Wednesday, April 29, 2009

It’s Sad to Watch an Elephant Die

It fills me with a tinge of sadness, seeing the Republican Party as it tries to spin the defection of Arlen Specter. It’s like watching an elephant die— literally. It was exactly six years ago this week that I, too, made an abrupt switch and turned my back on the Republican Party and conservatism because it no longer made any sense to me. Last night as I watched The News Hour on PBS, everything about that decision came flooding back to me.

Reporting from St. Louis, PBS anchor, Gwen Ifill, was interviewing local citizens in the nation’s heartland to get their thoughts on Obama’s first 100 days in office. Not surprisingly, the liberal slant of PBS had generated a rather rosy picture, and so to offer some balance, she interviewed an unabashed young supporter of George W. Bush. He said, “I don’t trust the government to solve the nation’s problems. The government should just get out of the way and let the American people do what they do best. I trust the American people.” He actually sounded like Ronald Reagan. If his words are taken at face value, the stupidity of what he said is simply unbearable. Bernie Madoff is an American person. Trustworthy? Not on your life. And all those CEO tycoons of Citigroup and AIG— along with the other American people on Wall Street who devised subprime loans and credit default swaps— presumably these are the American people we should trust to solve our economic problems. There are more than 13 million American people currently unemployed and looking desperately for a job. I wonder if they would like for the government to just get out of the way and let them pull themselves up by their bootstraps. I doubt it.

It all comes down to this— conservatism today is nothing more than a systematized nostalgia for the 1980s of Ronald Reagan. Back then, conservatism worked. We had a clear enemy, The Soviet Union, so Reagan could denounce big government and get away with it because he could create millions of jobs by pouring billions of dollars into the military budget for defense projects. News flash to Reagan conservatives— the government and the military are the same thing.

In Reagan’s 1980s, America still had the world’s largest manufacturing base for durable goods. Not so anymore. In the 1980s, Islamic fundamentalism and global warming and the outsourcing of jobs to foreign countries— all these problems were off the radar screen. The 401K was only invented in 1982, so almost all American jobs offered the potential for a retirement income as a fringe benefit. As a result, only a comparatively few people were heavily invested in the stock market, and for the most part these were wealthy people who actually knew what they were doing when it came to finance. And as for China— the word that best described China in the 1980s was “quaint.”

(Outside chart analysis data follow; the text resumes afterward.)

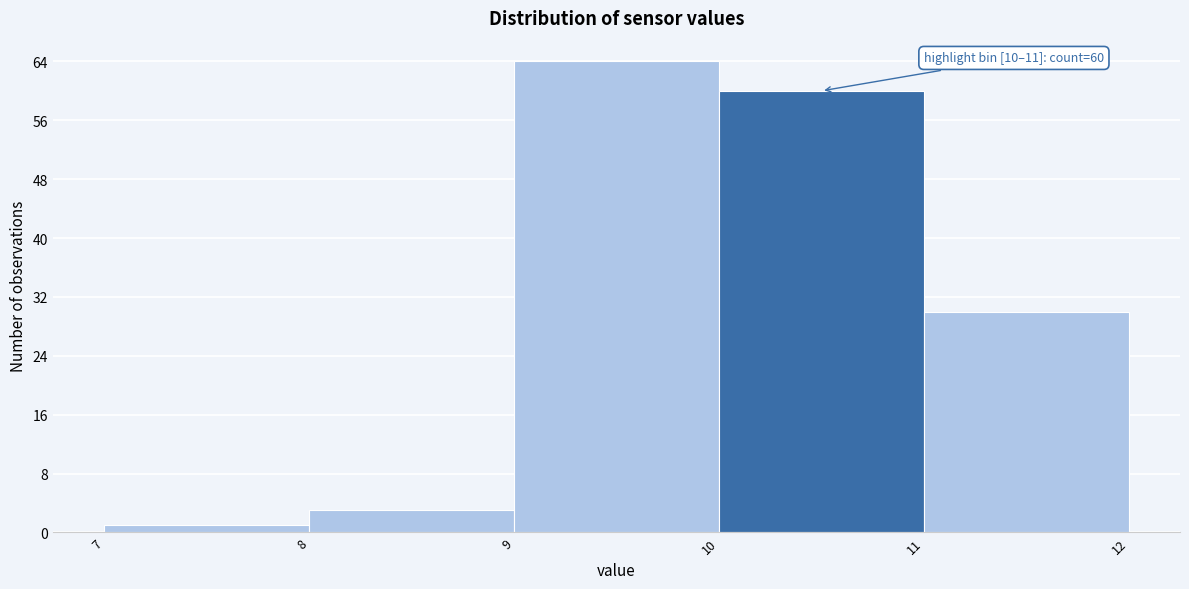

Over which range of the x-axis is the bar tallest?

9 to 10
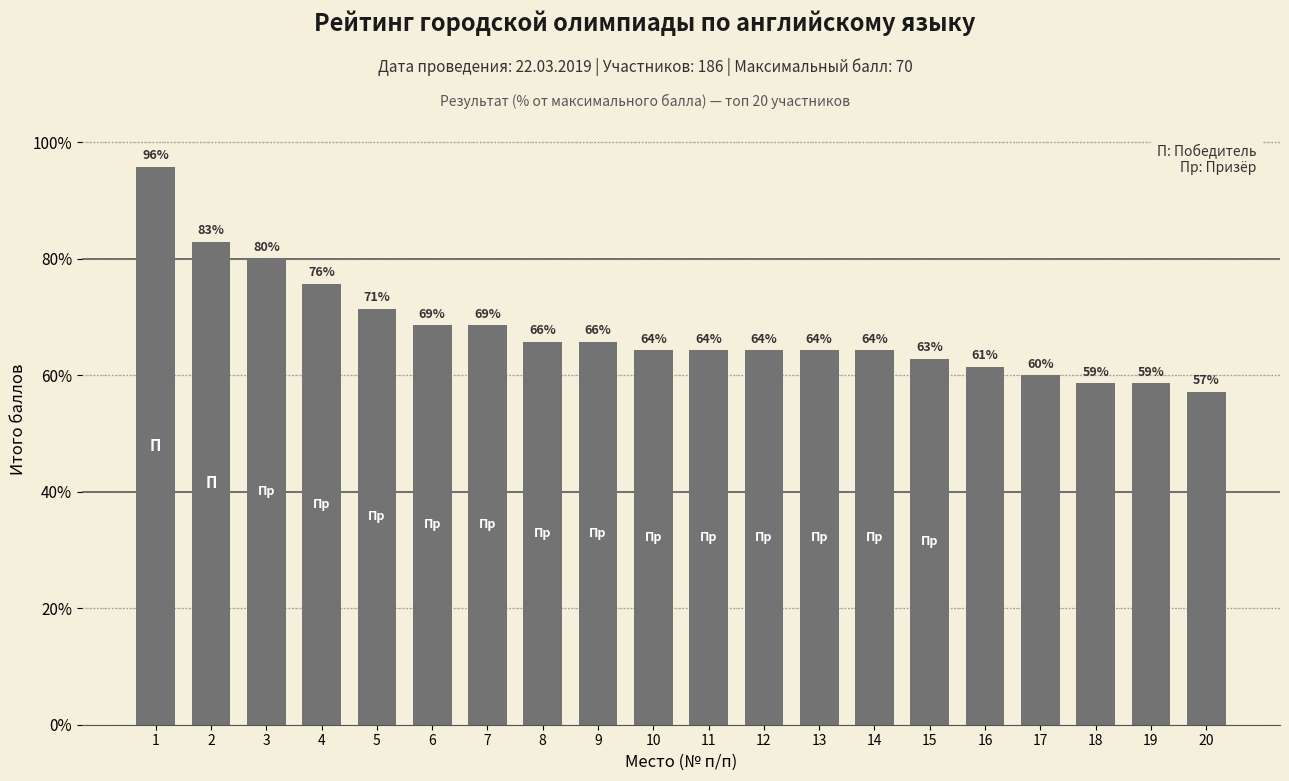

Between 13 and 19, which is larger?

13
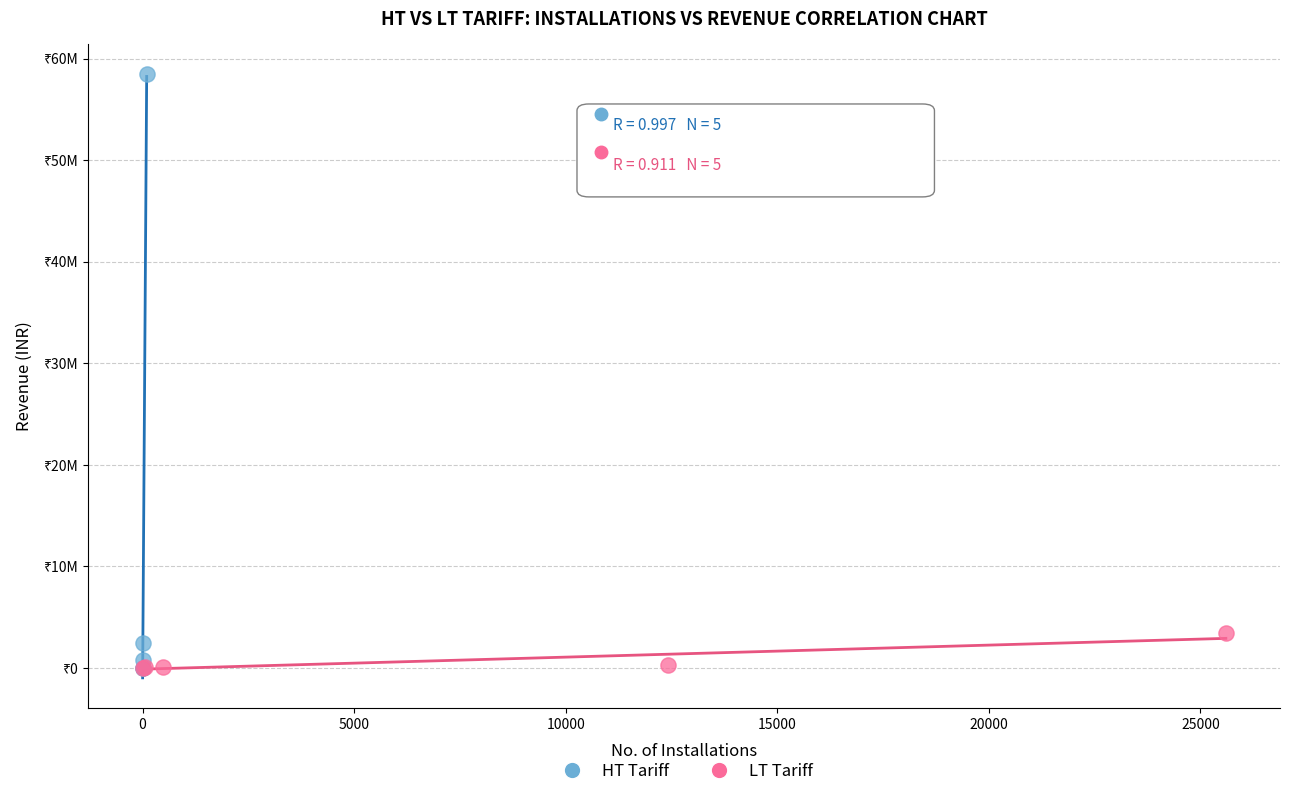

Which series contains the highest Y value?

HT Tariff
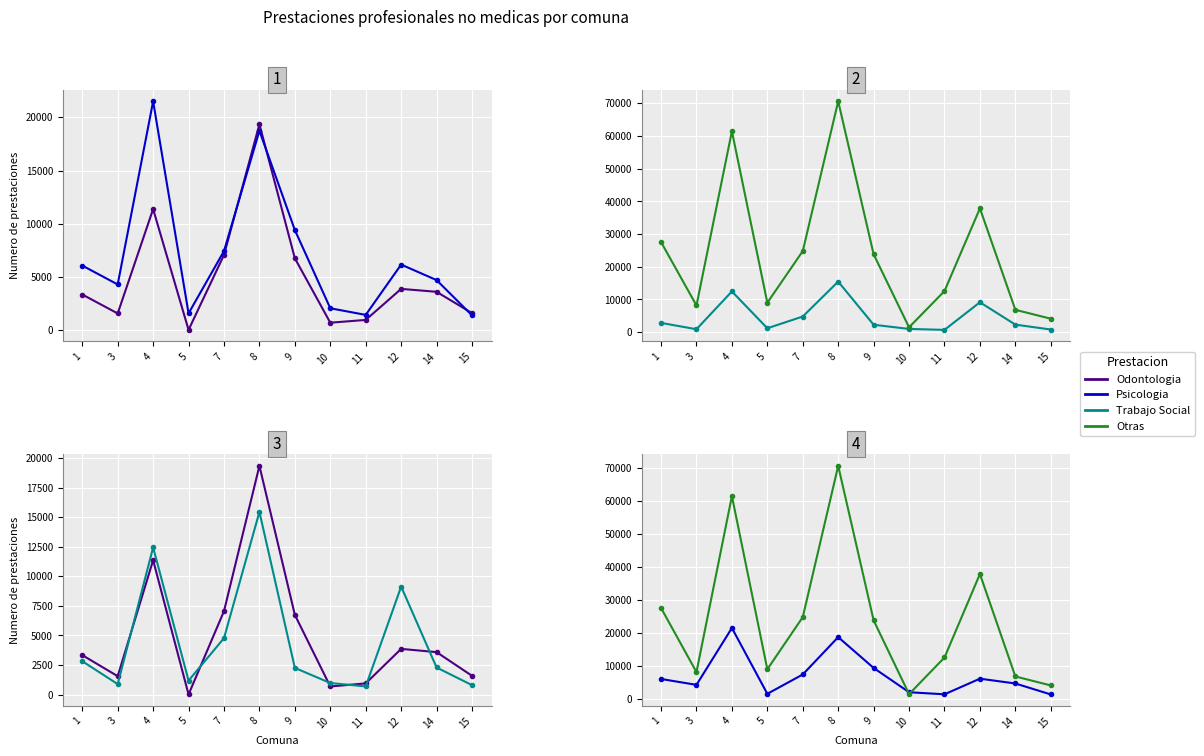

Between 9 and 11, which series saw the biggest shift?

Otras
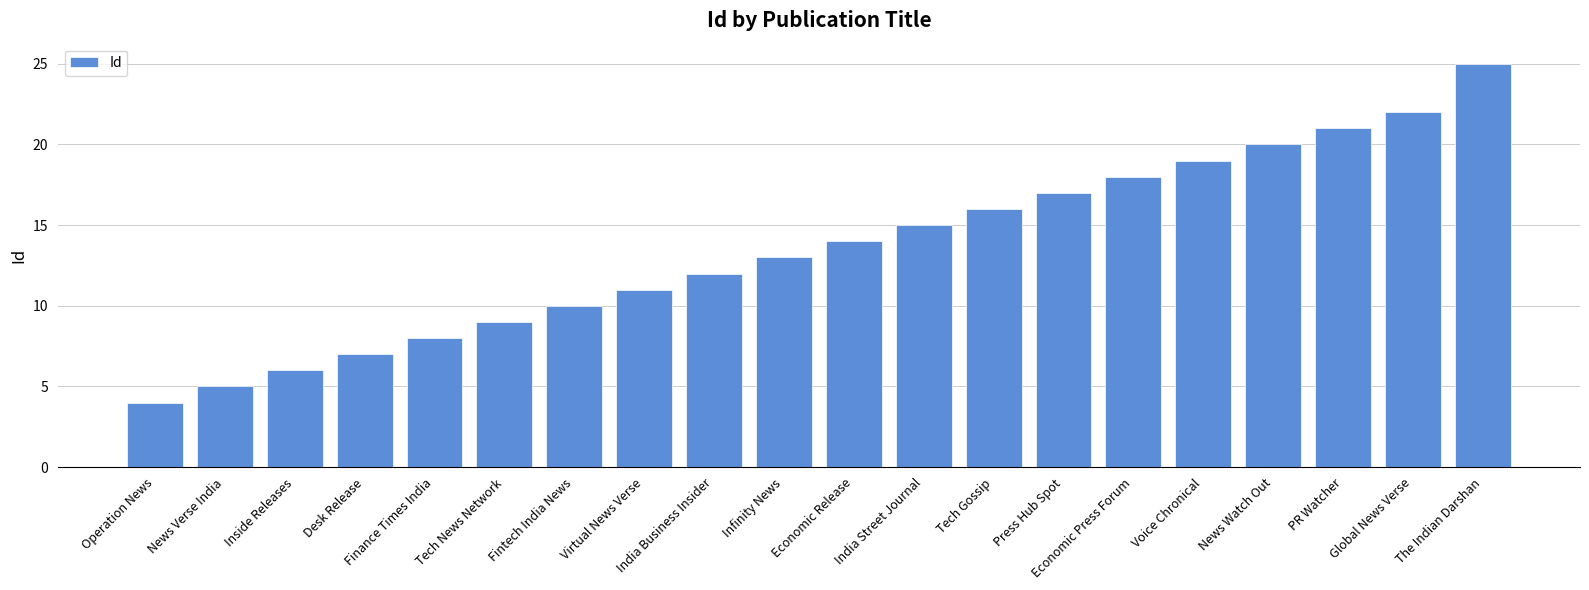

Rank the categories by value from highest to lowest.

The Indian Darshan, Global News Verse, PR Watcher, News Watch Out, Voice Chronical, Economic Press Forum, Press Hub Spot, Tech Gossip, India Street Journal, Economic Release, Infinity News, India Business Insider, Virtual News Verse, Fintech India News, Tech News Network, Finance Times India, Desk Release, Inside Releases, News Verse India, Operation News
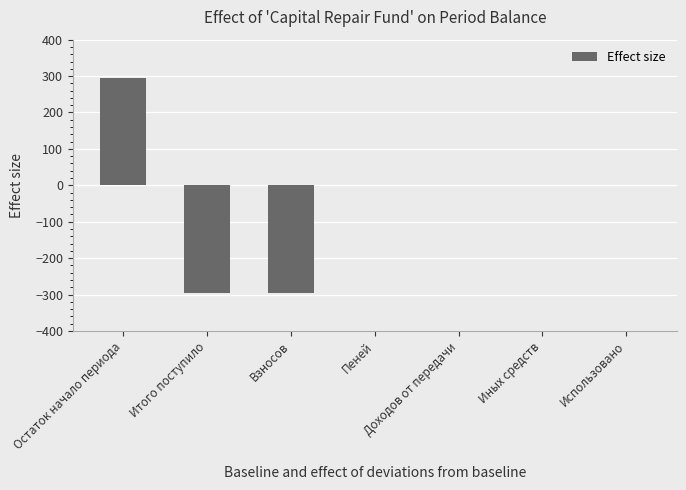

Reading left to right, transcribe all the data shown in this chart.

Остаток начало периода=295.6	Итого поступило=-295.6	Взносов=-295.6	Пеней=0.0	Доходов от передачи=0.0	Иных средств=0.0	Использовано=0.0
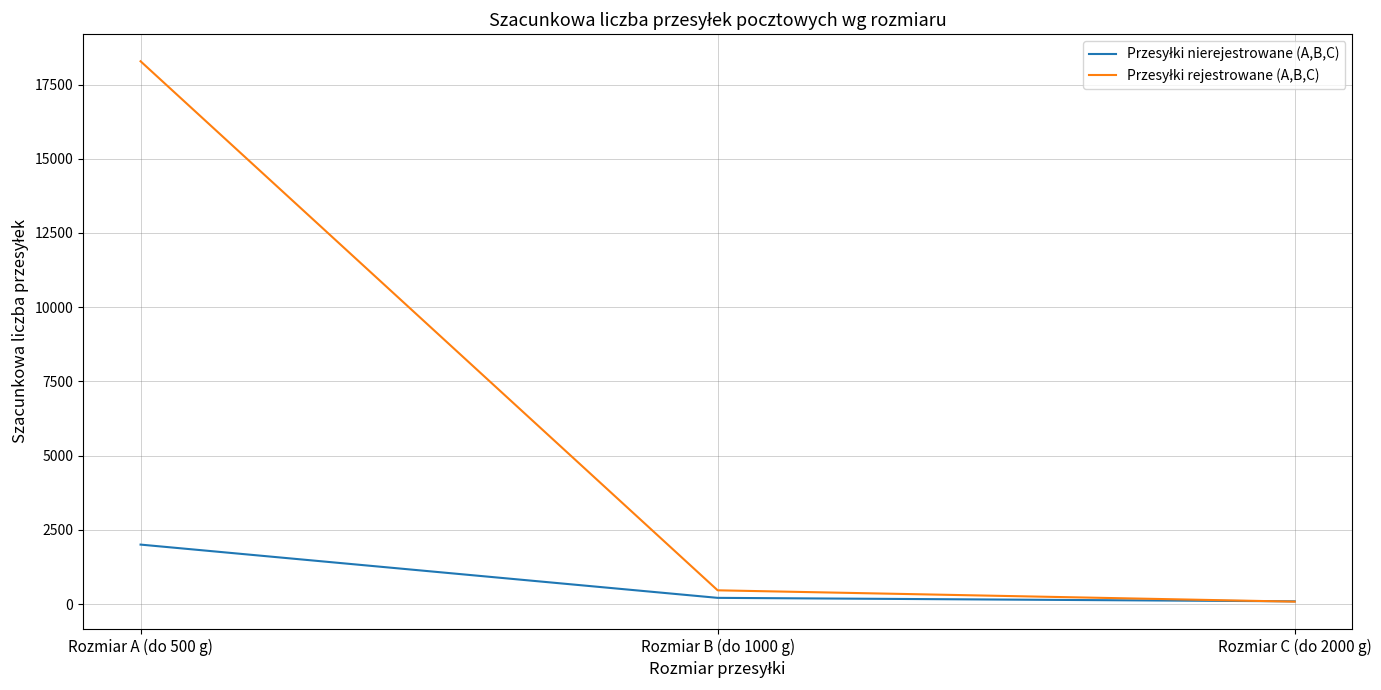

Which label corresponds to the largest value in the chart?

Rozmiar A (do 500 g)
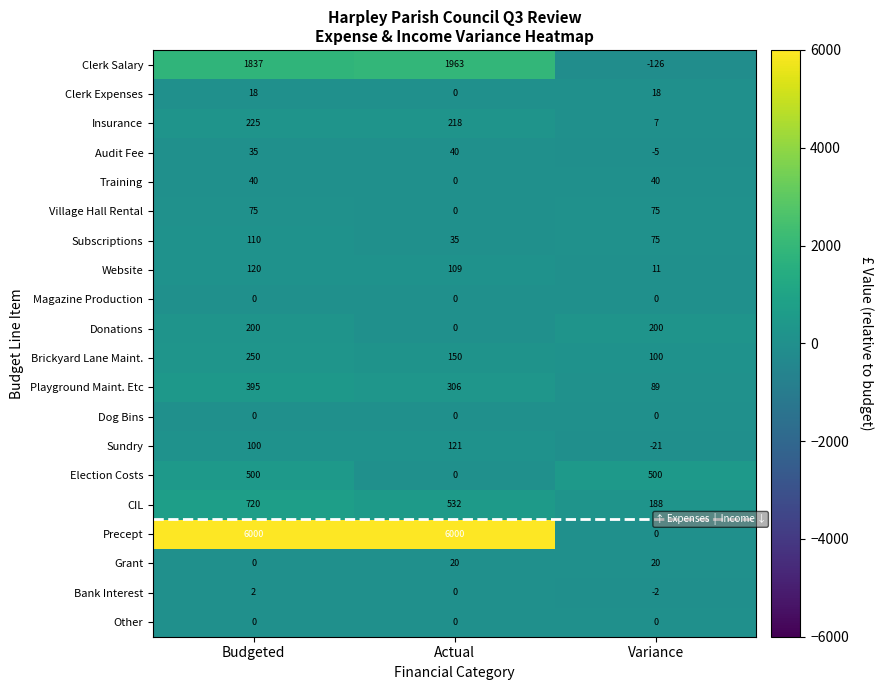

At which category does the chart reach its minimum across all series?

Variance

This is the world that modern conservatives want to recreate. I, too, yearn for those days, and if the world could go back to the way it was then, I would be a conservative Republican in a heartbeat. But things change, and the days of Reagan are as gone as Hugh Hefner’s virginity. Modern conservatism is best defined by its champions. There are the raving egomaniacs like Rush Limbaugh and Ann Coulter who are easily dismissed, but there are also reasoned, brilliant men like George Will and David Brooks. I personally admire George Will and David Brooks, but with all due respect to these men, I personally believe that conservatism today is mostly for the weak minded and the overly nostalgic. It’s sad to watch an elephant die.